- [EXERCISE REQUIREMENTS]: Lines to return, exactly: from the line with "weight = 8'hE3;" to the line with "in = 8'h4F;" in the entries below, both included.

(RECORDS SHOWN begins)

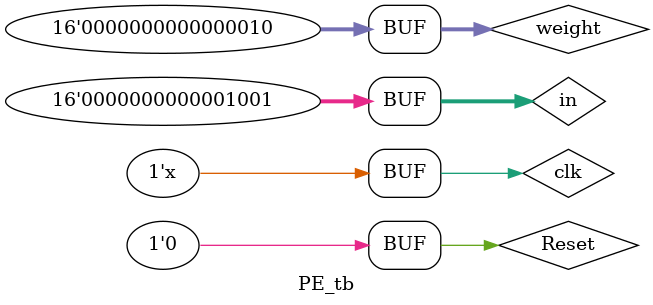
<source format=v>
module PE_tb;
    reg clk;
    reg [15:0] weight;
    reg [15:0] in;
    wire [7:0] out;
    reg Reset;

    PE #(8,8,32,6) pe_inst (
        .clk(clk),
        .w(weight),
        .in(in),
        .out(out),
        .reset(Reset)
    );

    initial begin
        clk = 1;
        Reset=1'b1;
        in = 16'h0000;
        #10
        Reset =1'b0;
        
        weight = 8'hFE;     
        #10
        // weight = 8'h02;     
        // #10
        // weight = 8'h01;     
        // #10
        // weight = 8'h02;     
        // #10
        weight = 8'h6B;     
        #10
        weight = 8'hF0;     
        #10
        weight = 8'h36;     
        #10
        weight = 8'hD5;     
        #10
        weight = 8'hE3;     
        #10
        weight = 8'hE5;     
        #10
        weight = 8'h2D;     
        #10
        weight = 8'h59;     
        #10
        weight = 8'hCC;     
        #10
        weight = 8'h7F;     
        #10
        weight = 8'h50;     
        #10
        weight = 8'h7F;     
        #10
        weight = 8'h50;     
        #10
        weight = 8'hC9;     
        #10
        weight = 8'hC1;     
        #10
        weight = 8'h6A;     
        #10
        weight = 8'h79;     
        #10
        weight = 8'h27;     
        #10
        weight = 8'hA6;     
        #10
        weight = 8'hD0;     
        #10
        weight = 8'hF5;     
        #10
        weight = 8'hC5;     
        #10
        weight = 8'hF5;     
        #10
        weight = 8'h0F;     
        #10
        weight = 8'h33;     
        #10
        weight = 8'h07;     
        #10
        weight = 8'h10;     
        #10
        weight = 8'h13;     
        #10
        weight = 8'hF3;     
        #10
        weight = 8'hF5;     
        #10
        weight = 8'hC2;     
        #20    
        // in = 8'h03;
        // #10 
        // in = 8'h04;
        // #10 
        // in = 8'h05;
        // #10
        in = 8'h35;
        #10
        in = 8'h02;
        #10
        in = 8'hD5;
        #10
        in = 8'h4F;
        #10
        in = 8'h58;
        #10
        in = 8'h58;
        #10
        in = 8'hF9;
        #10
        in = 8'h5D;
        #10
        in = 8'hD8;
        #10
        in = 8'h18;
        #10
        in = 8'h57;
        #10
        in = 8'hCA;
        #10
        in = 8'h77;
        #10
        in = 8'h7F;
        #10
        in = 8'hDE;
        #10
        in = 8'hE7;
        #10
        in = 8'h09;
        #10
        in = 8'hC2;
        #10
        in = 8'h1F;
        #10
        in = 8'h80;
        #10
        in = 8'hA8;
        #10
        in = 8'h80;
        #10
        in = 8'hE1;
        #10
        in = 8'hA7;
        #10
        in = 8'h3A;
        #10
        in = 8'hFB;
        #10
        in = 8'h06;
        #10
        in = 8'hDF;
        #10
        in = 8'h3C;
        #10
        in = 8'hC4;
        #10
        in = 8'h40;
        #10
        in = 8'h09;
        #10

        weight = 16'h0002;     
        // in = 16'h0002;
        // #10
        // weight = 16'h0002;     
        // in = 16'h0002;
        // #10
        // weight = 16'h0002;     
        // in = 16'h0002;
        // #10
        // weight = 16'h0002;     
        // in = 16'h0002;
        // #10
        // weight = 16'h0002;     
        // in = 16'h0002;
        // #10
        // weight = 16'h0002;     
        // in = 16'h0002;
        // #10
        // weight = 16'h0002;     
        // in = 16'h0002;
        //  #10
        // weight = 16'h0002;     
        // in = 16'h0002;
        //  #10
        // weight = 16'h0002;     
        // in = 16'h0002;
        //  #10
        // weight = 16'h0002;     
        // in = 16'h0002;
        //  #10
        // weight = 16'h0002;     
        // in = 16'h0002;
        //  #10
        // weight = 16'h0002;     
        // in = 16'h0002;
        //  #10
        // weight = 16'h0002;     
        // in = 16'h0002;
        //  #10
        // weight = 16'h0001;     
        // in = 16'h0002;
        //  #10
        // weight = 16'hffff;     
        // in = 16'h0002;
        //  #10
        // weight = 16'h0002;     
        // in = 16'h0002;
        //  #10
        // weight = 16'h0002;     
        // in = 16'h0002;
        //  #10
        // weight = 16'h0002;     
        // in = 16'h0002;
        //  #10
        // weight = 16'h0002;     
        // in = 16'h0002;
        //  #10
        // weight = 16'h0002;     
        // in = 16'h0002;
        //  #10
        // weight = 16'h0002;     
        // in = 16'h0002;
        //  #10
        // weight = 16'h0002;     
        // in = 16'h0002;
        //  #10
        // weight = 16'h0002;     
        // in = 16'h0002;
        //  #10
        // weight = 16'h0002;     
        // in = 16'h0002;
        //  #10
        // weight = 16'h0002;     
        // in = 16'h0002;
        //  #10
        // weight = 16'h0002;     
        // in = 16'h0002;
        //  #10
        // weight = 16'h0002;     
        // in = 16'h0002;
        //  #10
        // weight = 16'h0002;     
        // in = 16'h0002;
        //  #10
        // weight = 16'h0002;     
        // in = 16'h0002;
        //  #10
        // weight = 16'h0002;     
        // in = 16'h0002;
        //  #10
        // weight = 16'h0002;     
        // in = 16'h0002;
    end
    always #5 clk = ~clk; 
endmodule

</source>
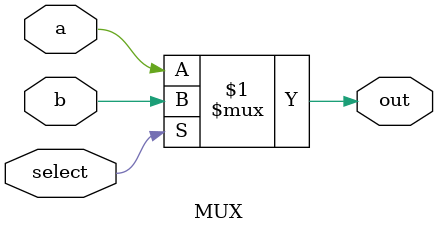
<source format=sv>
`timescale 1ns / 1ps


module MUX(
input wire select,
input wire a,
input wire b ,
output wire out);

assign out = select ? b : a;
endmodule

</source>
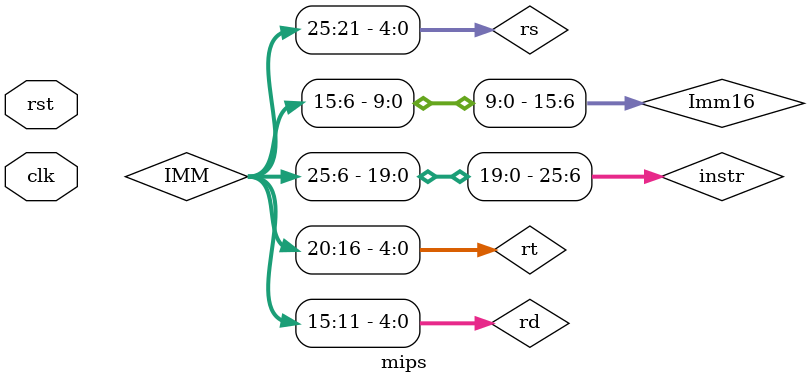
<source format=v>
module mips( clk, rst );
   input   clk;
   input   rst;
   
   wire 		     RFWr;
   wire 		     DMWr;
   wire 		     PCWr;
   wire 		     IRWr;
   wire [4:0]  ALUOp;
   wire [1:0]  EXTOp;
   wire [1:0]  NPCOp;
   wire [1:0]  GPRSel;
   wire [1:0]  WDSel;
   wire 		     BSel;
   wire 		     Zero;
   wire [29:0] PC, NPC;
   wire [31:0] im_dout, dm_dout;
   wire [31:0] DR_out;
   wire [31:0] instr;
   wire [4:0]  rs;
   wire [4:0]  rt;
   wire [4:0]  rd;
   wire [5:0]  Op;
   wire [5:0]  Funct;
   wire [15:0] Imm16; 
   wire [31:0] Imm32;
   wire [25:0] IMM;
   wire [4:0]  A3;
   wire [31:0] WD;
   wire [31:0] RD1, RD1_r, RD2, RD2_r;
   wire [31:0] B, C, C_r;
   
   assign Op = instr[31:26];
   assign Funct = instr[5:0];
   assign rs = instr[25:21];
   assign rt = instr[20:16];
   assign rd = instr[15:11];
   assign Imm16 = instr[15:0];
   assign IMM = instr[25:0];
 //  assign ALUOp = `ALUOp_NOP
   
   PC U_PC (
      .clk(clk), .rst(rst), .PCWr(PCWr), .NPC(NPC), .PC(PC)
   ); 
   
   im_4k U_IM ( 
      .addr(PC[9:0]) , .dout(im_dout)
   );
   
   IR U_IR ( 
      .clk(clk), .rst(rst), .IRWr(IRWr), .im_dout(im_dout), .instr(instr)
   );
   
   RF U_RF (
      .A1(rs), .A2(rt), .A3(A3), .WD(WD), .clk(clk), 
      .RFWr(RFWr), .RD1(RD1), .RD2(RD2)
   );
   
   EXT U_EXT ( 
      .Imm16(Imm16), .EXTOp(EXTOp), .Imm32(Imm32) 
   );
   
   alu U_ALU ( 
      .A(RD1_r), .B(B), .ALUOp(ALUOp), .C(C), .Zero(Zero)
   );
   
   dm_4k U_DM ( 
      .addr(C[11:2]), .din(RD2_r), .DMWr(DMWr), .clk(clk), .dout(dm_dout)
   );
   mux2 B_SEL (
      .d0(RD2_r), .d1(Imm32), .s(BSel), .y(B)
   );
   
   mux3for5 GPR_Sel (
      .d0(rd),.d1(rt),.d2(5'h1F),.s(GPRSel),.y(A3)
   );
   
   mux3for32 WD_Sel (
      .d0(C_r),.d1(DR_out),.d2({PC[29:0],2'b00}),.s(WDSel),.y(WD)
   );
   
   NPC U_NPC(.PC(PC), .NPCOp(NPCOp), .IMM(IMM), .NPC(NPC) 
   );
   
   ctrl U_Ctrl(.clk(clk),	.rst(rst), .Zero(Zero), .Op(Op), .Funct(Funct),
            .RFWr(RFWr), .DMWr(DMWr), .PCWr(PCWr), .IRWr(IRWr),
            .EXTOp(EXTOp), .ALUOp(ALUOp), .NPCOp(NPCOp), .GPRSel(GPRSel),
            .WDSel(WDSel), .BSel(BSel));
   
   flopr #(.WIDTH(32)) A_flopr (.clk(clk), .rst(rst), .d(RD1), .q(RD1_r));
   
   flopr #(.WIDTH(32)) B_flopr (.clk(clk), .rst(rst), .d(RD2), .q(RD2_r));
   
   flopr #(.WIDTH(32)) C_flopr (.clk(clk), .rst(rst), .d(C), .q(C_r));
   
   flopr #(.WIDTH(32)) D_flopr (.clk(clk), .rst(rst), .d(dm_dout), .q(DR_out));
endmodule
</source>
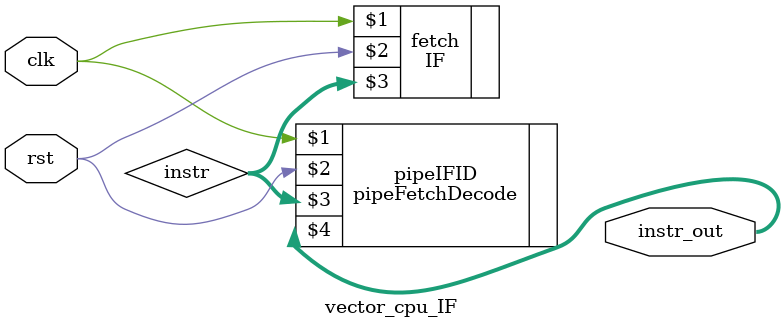
<source format=sv>
module vector_cpu_IF(clk, rst, instr_out);

input logic clk, rst;
output logic [31:0] instr_out;

logic [31:0] instr;

IF fetch(clk, rst, instr);

pipeFetchDecode pipeIFID(clk, rst, instr, instr_out);


endmodule 

</source>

(RECORDS SHOWN ends)

- [RESPONSE BOX]:
        weight = 8'hE3;     
        #10
        weight = 8'hE5;     
        #10
        weight = 8'h2D;     
        #10
        weight = 8'h59;     
        #10
        weight = 8'hCC;     
        #10
        weight = 8'h7F;     
        #10
        weight = 8'h50;     
        #10
        weight = 8'h7F;     
        #10
        weight = 8'h50;     
        #10
        weight = 8'hC9;     
        #10
        weight = 8'hC1;     
        #10
        weight = 8'h6A;     
        #10
        weight = 8'h79;     
        #10
        weight = 8'h27;     
        #10
        weight = 8'hA6;     
        #10
        weight = 8'hD0;     
        #10
        weight = 8'hF5;     
        #10
        weight = 8'hC5;     
        #10
        weight = 8'hF5;     
        #10
        weight = 8'h0F;     
        #10
        weight = 8'h33;     
        #10
        weight = 8'h07;     
        #10
        weight = 8'h10;     
        #10
        weight = 8'h13;     
        #10
        weight = 8'hF3;     
        #10
        weight = 8'hF5;     
        #10
        weight = 8'hC2;     
        #20    
        // in = 8'h03;
        // #10 
        // in = 8'h04;
        // #10 
        // in = 8'h05;
        // #10
        in = 8'h35;
        #10
        in = 8'h02;
        #10
        in = 8'hD5;
        #10
        in = 8'h4F;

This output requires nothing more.